Lachen und Weinen ließ dabei zumindest eine Hälfte des Testfeldes alles andere als kalt: die Frauen. Sie versetzte Babylachen und -weinen vom Band in eine Art inneren Alarmzustand, bei dem Abschnitte ihres präfrontalen Cortex deaktiviert wurden. Diese Region fungiert im Normalfall als Reizfiltersystem, mit dem die vermeintlich unwichtigeren der ständig auf uns einströmenden Umweltsignale ausgeblendet werden können – machen sich Babys akustisch bemerkbar, so werden für Frauen offenbar alle Signale zunächst einmal wichtiger.

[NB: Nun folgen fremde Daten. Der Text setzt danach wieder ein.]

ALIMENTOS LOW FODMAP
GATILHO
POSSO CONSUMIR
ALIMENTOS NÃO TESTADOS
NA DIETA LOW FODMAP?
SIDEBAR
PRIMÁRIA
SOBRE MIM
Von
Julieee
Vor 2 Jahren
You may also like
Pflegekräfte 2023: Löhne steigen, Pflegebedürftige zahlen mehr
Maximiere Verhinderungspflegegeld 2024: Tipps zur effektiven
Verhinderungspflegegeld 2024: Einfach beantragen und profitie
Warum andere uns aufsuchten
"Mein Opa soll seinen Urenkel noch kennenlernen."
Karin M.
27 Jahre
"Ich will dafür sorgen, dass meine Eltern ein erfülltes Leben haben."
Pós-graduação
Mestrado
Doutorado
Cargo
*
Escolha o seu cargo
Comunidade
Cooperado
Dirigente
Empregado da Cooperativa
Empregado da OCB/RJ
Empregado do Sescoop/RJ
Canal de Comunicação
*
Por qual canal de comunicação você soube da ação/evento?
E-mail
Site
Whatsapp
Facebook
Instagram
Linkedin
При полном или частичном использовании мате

Für Männer gelte dies eindeutig nicht, so die Forscher: ihr präfrontal Cortex bleibt eher ungerührt gegenüber Jammern und Glucksen – und dies unabhängig davon, ob es sich bei den getesteten Männer um eingefleischte und kinderlose Junggesellen oder eigentlich liebevolle Papas handelte.
Elterliche Erfahrung machte sich dagegen im Versuch in einem anderen Hirnbereich umso deutlicher bemerkbar. Die Amygdala, das mandelförmige Emotionszentrum des Gehirns, und daran angrenzende limbische Gehirnareale wurden bei Eltern beiderlei Geschlechts stark durch das Weinen von Babys aktiviert. Die gleichen Hirnareale von kinderlosen Probanden reagierten dagegen vielmehr auf lachende Babygeräusche.

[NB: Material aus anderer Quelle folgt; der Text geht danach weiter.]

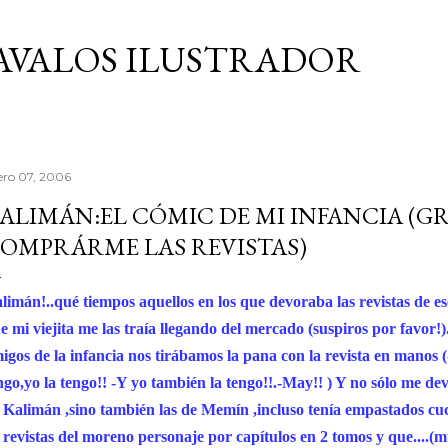
Ir al contenido principal
AVALOS ILUSTRADOR
ero 07, 2006
ALIMÁN:EL CÓMIC DE MI INFANCIA (G
OMPRÁRME LAS REVISTAS)
limán!..qué tiempos aquellos en los que devoraba las revistas de es
e mi viejita me las traía llegando del mercado (suspiros por favor!
igos de la infancia nos tirábamos la pana con la revista en manos (
ngo,yo la tengo!! -Y yo también la tengo!!.-May!! ) Y no sólo me de
 Kalimán ,sino también las de Memín ,incluso tenía empastados cu
 revistas del moreno personaje por capítulos en 2 tomos y que....(m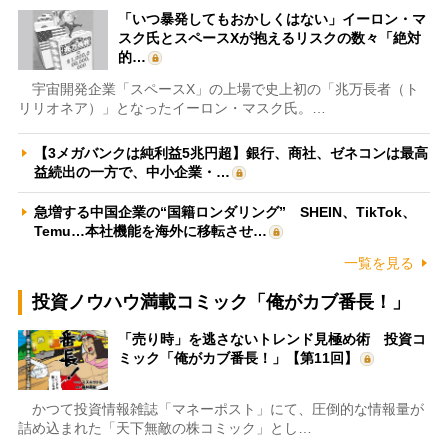
「いつ暴発してもおかしくはない」イーロン・マ
スク氏とスペースXが抱えるリスクの数々「絶対
的…
宇宙開発企業「スペースX」の上場で史上初の「兆万長者（ト
リリオネア）」となったイーロン・マスク氏。…
【3メガバンクは純利益5兆円超】銀行、商社、ゼネコンは最高
益続出の一方で、中小企業・…
急増する中国企業の“国籍ロンダリング” SHEIN、TikTok、
Temu…本社機能を海外に移転させ…
一覧を見る
投資ノウハウ満載コミック「俺がカブ番長！」
「売り時」を逃さないトレンド見極め術 投資コ
ミック「俺がカブ番長！」【第11回】
かつて投資情報雑誌「マネーポスト」にて、圧倒的な情報量が
詰め込まれた「天下無敵の株コミック」とし…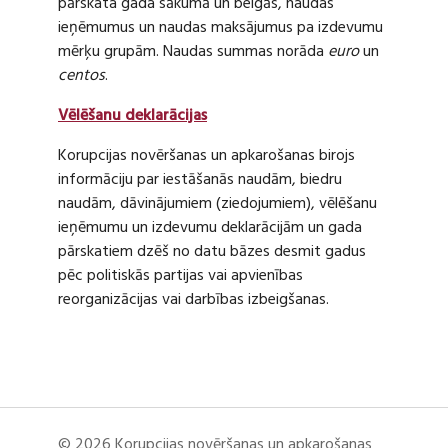
pārskata gada sākumā un beigās, naudas
ieņēmumus un naudas maksājumus pa izdevumu
mērķu grupām. Naudas summas norāda
euro
un
centos
.
Vēlēšanu deklarācijas
Korupcijas novēršanas un apkarošanas birojs
informāciju par iestāšanās naudām, biedru
naudām, dāvinājumiem (ziedojumiem), vēlēšanu
ieņēmumu un izdevumu deklarācijām un gada
pārskatiem dzēš no datu bāzes desmit gadus
pēc politiskās partijas vai apvienības
reorganizācijas vai darbības izbeigšanas.
© 2026 Korupcijas novēršanas un apkarošanas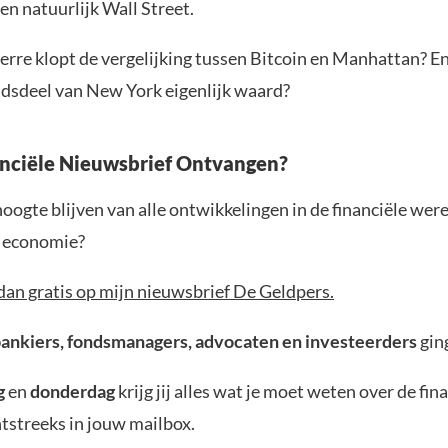
en natuurlijk Wall Street.
rre klopt de vergelijking tussen Bitcoin en Manhattan? En 
adsdeel van New York eigenlijk waard?
anciële Nieuwsbrief Ontvangen?
 hoogte blijven van alle ontwikkelingen in de financiële wer
e economie?
dan gratis op mijn nieuwsbrief De Geldpers.
bankiers, fondsmanagers, advocaten en investeerders
gin
g
en
donderdag
krijg jij alles wat je moet weten over de fin
tstreeks in jouw mailbox.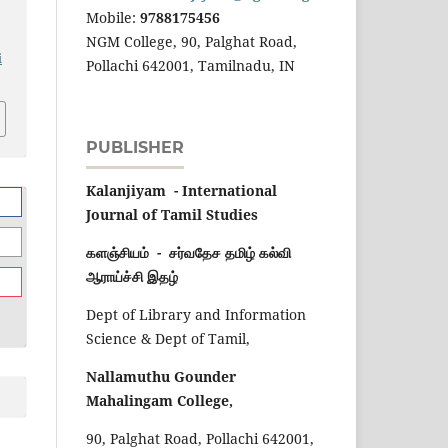
Mobile:
9788175456
-
NGM College, 90, Palghat Road,
i
Pollachi 642001, Tamilnadu, IN
PUBLISHER
Kalanjiyam - International
Journal of Tamil Studies
களஞ்சியம் - சர்வதேச தமிழ் கல்வி
ஆராய்ச்சி இதழ்
Dept of Library and Information
Science & Dept of Tamil,
Nallamuthu Gounder
Mahalingam College,
90, Palghat Road, Pollachi 642001,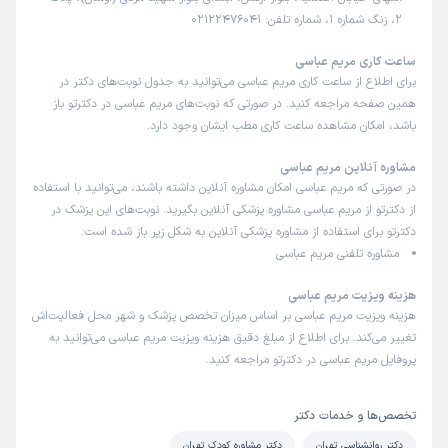
2، زنگ شماره 1، شماره تلفن: 02122476041
ساعت کاری مریم عباسی
برای اطلاع از ساعت کاری مریم عباسی می‌توانید به جدول نوبت‌های دکتر در
همین صفحه مراجعه کنید. در صورتی که نوبت‌های مریم عباسی در دکترتو باز
باشد، امکان مشاهده ساعت کاری مطب ایشان وجود دارد.
مشاوره آنلاین مریم عباسی
در صورتی که مریم عباسی امکان مشاوره آنلاین داشته باشند، می‌توانید با استفاده
از دکترتو از مریم عباسی مشاوره پزشکی آنلاین بگیرید. نوبت‌های این پزشک در
دکترتو برای استفاده از مشاوره پزشکی آنلاین به شکل زیر باز شده است:
مشاوره تلفنی مریم عباسی
هزینه ویزیت مریم عباسی
هزینه ویزیت مریم عباسی بر اساس میزان تخصص پزشک و شهر محل فعالیت‌اش
تغییر می‌کند. برای اطلاع از مبلغ دقیق هزینه ویزیت مریم عباسی می‌توانید به
پروفایل مریم عباسی در دکترتو مراجعه کنید.
تخصص‌ها و خدمات دکتر
دکتر روانشناسی تهران
دکتر مشاوره کودک تهران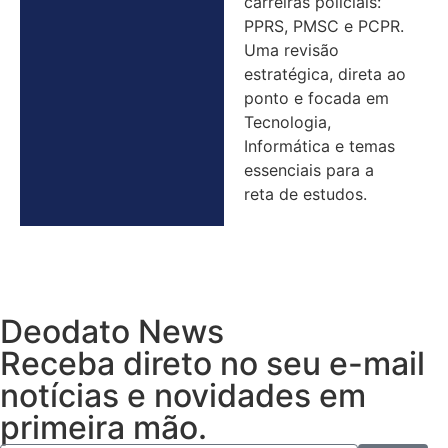
carreiras policiais:
PPRS, PMSC e PCPR.
Uma revisão
estratégica, direta ao
ponto e focada em
Tecnologia,
Informática e temas
essenciais para a
reta de estudos.
Deodato News
Receba direto no seu e-mail
notícias e novidades em
primeira mão.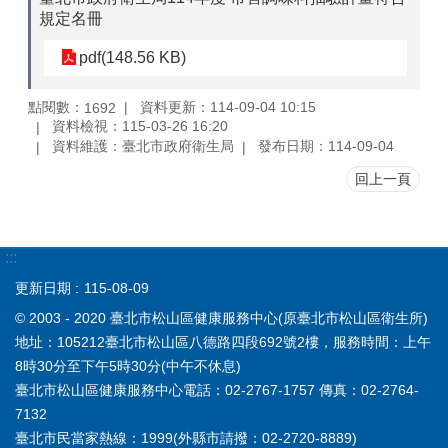
規定名冊
pdf(148.56 KB)
點閱數：
資料更新：114-09-04 10:15
1692
資料檢視：115-03-26 16:20
資料維護：臺北市政府衛生局
發布日期：114-09-04
回上一頁
:::
更新日期
115-08-09
© 2003 - 2020 臺北市松山區健康服務中心(原臺北市松山區衛生所)
地址：105212臺北市松山區八德路四段692號2樓，服務時間：上午
8時30分至下午5時30分(中午不休息)
臺北市松山區健康服務中心電話：02-2767-1757 傳真：02-2764-
7132
臺北市民當家熱線：1999(外縣市請撥：02-2720-8889)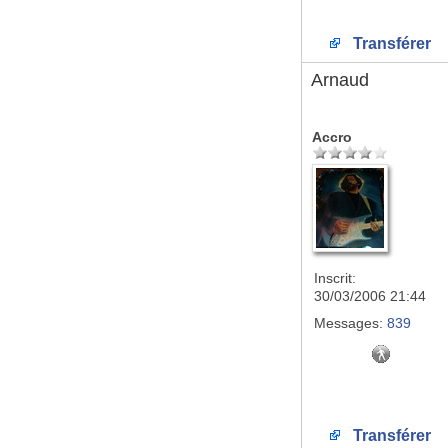
Transférer
Arnaud
Accro
Inscrit:
30/03/2006 21:44
Messages:
839
Transférer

Seifritz und seine Kollegen ziehen aus ihren Beobachtungen mehrere Schlüsse: Generell sei die Reaktion auf Babygeräusche Frauen, nicht aber Männern, wohl angeboren und fest in deren präfrontalen Cortices verdrahtet. Für Menschen mit Elternerfahrung ist zudem das Weinen des Nachwuchses deutlich alarmierend – Mama wie Papa reagieren darauf prompt und automatisch. Diese Reaktion aber ist eindeutig nicht genetisch festgelegt, sondern erst erlernt, nachdem einmal eigener Nachwuchs zu versorgen war. Kinderlose Frauen und Männer fühlen sich indes vom Lachen eines Kleinkindes zwar meist emotional berührt – denn die Angst fürsorglicher Eltern plagt ja nun einmal nicht von eigener Geburt an.

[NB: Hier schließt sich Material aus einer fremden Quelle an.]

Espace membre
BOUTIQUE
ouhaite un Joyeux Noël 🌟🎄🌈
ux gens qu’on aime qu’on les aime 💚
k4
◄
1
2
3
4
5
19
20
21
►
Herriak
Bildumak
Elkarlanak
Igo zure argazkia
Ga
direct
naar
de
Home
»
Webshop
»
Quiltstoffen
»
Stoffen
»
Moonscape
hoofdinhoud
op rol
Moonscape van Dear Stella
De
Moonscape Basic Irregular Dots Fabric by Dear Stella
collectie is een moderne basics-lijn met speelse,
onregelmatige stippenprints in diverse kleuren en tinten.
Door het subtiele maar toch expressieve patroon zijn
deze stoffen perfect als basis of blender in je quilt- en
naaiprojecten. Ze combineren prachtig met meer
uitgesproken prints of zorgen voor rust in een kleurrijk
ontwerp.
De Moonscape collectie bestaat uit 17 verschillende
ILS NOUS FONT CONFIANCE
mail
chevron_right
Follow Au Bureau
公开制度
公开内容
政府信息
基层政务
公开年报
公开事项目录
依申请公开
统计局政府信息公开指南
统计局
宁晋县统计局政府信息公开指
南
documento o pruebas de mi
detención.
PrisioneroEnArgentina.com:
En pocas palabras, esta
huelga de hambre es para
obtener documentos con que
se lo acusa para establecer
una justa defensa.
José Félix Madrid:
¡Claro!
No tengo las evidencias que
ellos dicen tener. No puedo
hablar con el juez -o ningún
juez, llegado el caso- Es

Eine effiziente und an biologischen Erfordernissen ökonomisch orientierte Reaktion des menschlichen Gehirns also auf Lautäußerungen des Nachwuchses; und eine emotionale Investition, die sich im Laufe der menschlichen Evolution wohl in einer vermehrten Lebenserwartung des Nachwuchses lohnend niederschlug. Sicherlich zudem eine Investition, die Eltern auch jenseits evolutionärer Bilanzen Gewinn zu bringen scheint – ablesbar etwa im abwesenden Lächeln vieler Eltern, die gerade an ihr um 5:12 wieder sanft eingeschlafenes Kind unter den weichen Lagen kuscheliger Babydecken denken. In solchen verträumten Augenblicken ist offenbar selbst beim Windschutzscheiben-Kratzen oder Haltestellen-Herumgefriere nie jemandem wirklich kalt. Ein wirklich schönes Geschenk unseres Gehirns.